One option would be to shut the gate in the fence that surrounds our back door, deck, patio and pool, thus denying him (and out of necessity the other dogs) access to the rest of the big back yard. That puts another tall wooden privacy fence between him and his view of the road. The downside to this is that he would soon begin to make frequent trips (and potty stops) on the top of the snow-and-ice-covered in-ground pool cover. This is not a big issue right now, but much more problematic as it begins to thaw. Hauling a soaking, freezing dog out after he falls through slushy ice is Not Fun. And yes, I do know this first-hand. Plus, when spring arrives, much poop would have to be scooped and/or pumped off the pool cover turned canine septic tank. Also Not Fun. Even if it's not on the actual pool cover, a winter's worth of large dog droppings in the mulchy area around the pool is also undesirable (or so says my husband, who is the designated poop-scooper, mainly because it bothers him way more than it does me).
Let me be clear about two things. I will not, under any circumstances either de-bark my dog, or use a shock collar. I'd move us all to a remote Canadian outpost first.
Which still leaves me searching for a solution. Trekking down the Killer Steps of Death (currently covered in three inches of ice) in my floppy boots, dog-hair-covered sweat suit, and parka is something I don't tend to do a lot of in the depths of a Minnesota winter.
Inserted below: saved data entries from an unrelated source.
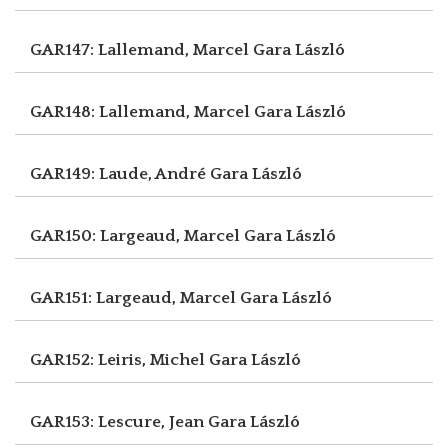
GAR147: Lallemand, Marcel
Gara László
GAR148: Lallemand, Marcel
Gara László
GAR149: Laude, André
Gara László
GAR150: Largeaud, Marcel
Gara László
GAR151: Largeaud, Marcel
Gara László
GAR152: Leiris, Michel
Gara László
GAR153: Lescure, Jean
Gara László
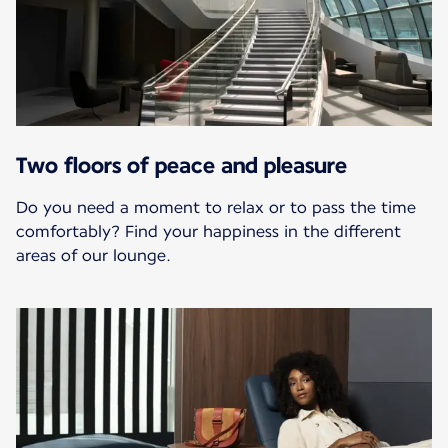
Two floors of peace and pleasure
Do you need a moment to relax or to pass the time
comfortably? Find your happiness in the different
areas of our lounge.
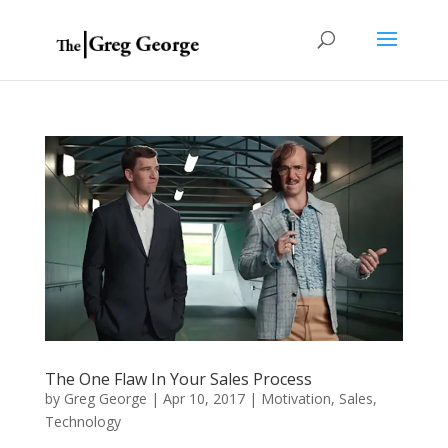
The One Flaw In Your Sales Process
by
Greg George
|
Apr 10, 2017
|
Motivation
,
Sales
,
Technology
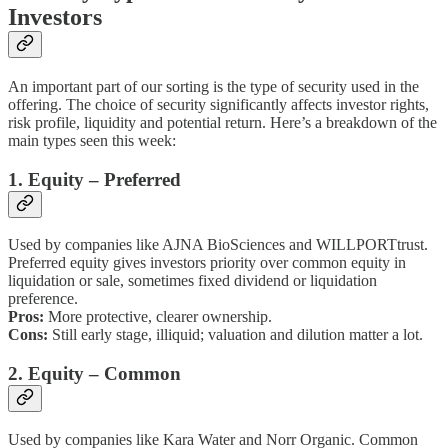
Investors
An important part of our sorting is the type of security used in the
offering. The choice of security significantly affects investor rights,
risk profile, liquidity and potential return. Here’s a breakdown of the
main types seen this week:
1. Equity – Preferred
Used by companies like AJNA BioSciences and WILLPORTtrust.
Preferred equity gives investors priority over common equity in
liquidation or sale, sometimes fixed dividend or liquidation
preference.
Pros:
More protective, clearer ownership.
Cons:
Still early stage, illiquid; valuation and dilution matter a lot.
2. Equity – Common
Used by companies like Kara Water and Norr Organic. Common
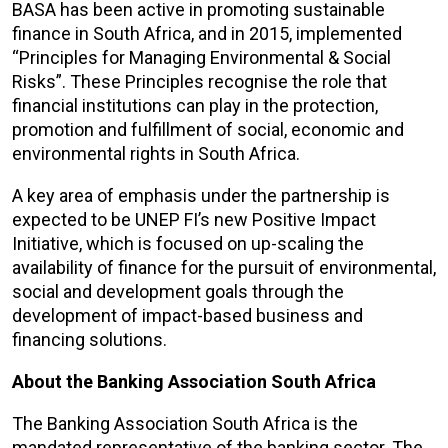
BASA has been active in promoting sustainable
finance in South Africa, and in 2015, implemented
“Principles for Managing Environmental & Social
Risks”. These Principles recognise the role that
financial institutions can play in the protection,
promotion and fulfillment of social, economic and
environmental rights in South Africa.
A key area of emphasis under the partnership is
expected to be UNEP FI’s new Positive Impact
Initiative, which is focused on up-scaling the
availability of finance for the pursuit of environmental,
social and development goals through the
development of impact-based business and
financing solutions.
About the Banking Association South Africa
The Banking Association South Africa is the
mandated representative of the banking sector. The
This makes in-person corrections, rewards or distractions difficult.
So far, I'm considering duct tape, a moat (wait, he's a golden, he'd like that... plus it would be frozen, and therefore not a moat but a slippery road running parallel to the highway, so maybe
I should just get him ice skates), super glue, a paintball gun (that was my husband Tom's idea), a helper monkey (also Tom's idea, but he really just wants a monkey), or perhaps a scud missile. We talked about those ultrasonic things you mount on the fence, that make an "unpleasant to dogs" sound when something loud happens near them, but he'd never hear the "unpleasant to dogs" sound over his own bark. A citronella collar sounds like a good possibility. At least he'd smell all herbally. The helper monkey would probably enjoy that. Wonder what frozen citronella is like around a dog's neck/chin, though.
I've always been a dog-person, managing multi-dog packs successfully. Given time, I usually work out any behavior issues we encounter, but this one has me stumped at the moment. Every time I yell at Darwin, Ozark (all 110 pounds of him) gets nervous and flings himself under the end table, where he really does not fit, considering all the junk I have stuffed under there. 14-year-old Sprocket is kind of deaf, making him the luckiest one here, as he is largely immune to both the barking and the yelling.
If any of you have suggestions, I'd love to hear them! Provided I haven't been barked deaf. So you'd better hurry. In the meantime, I will be learning to read lips so I can communicate with the Realtor who will sell me my remote Canadian outpost.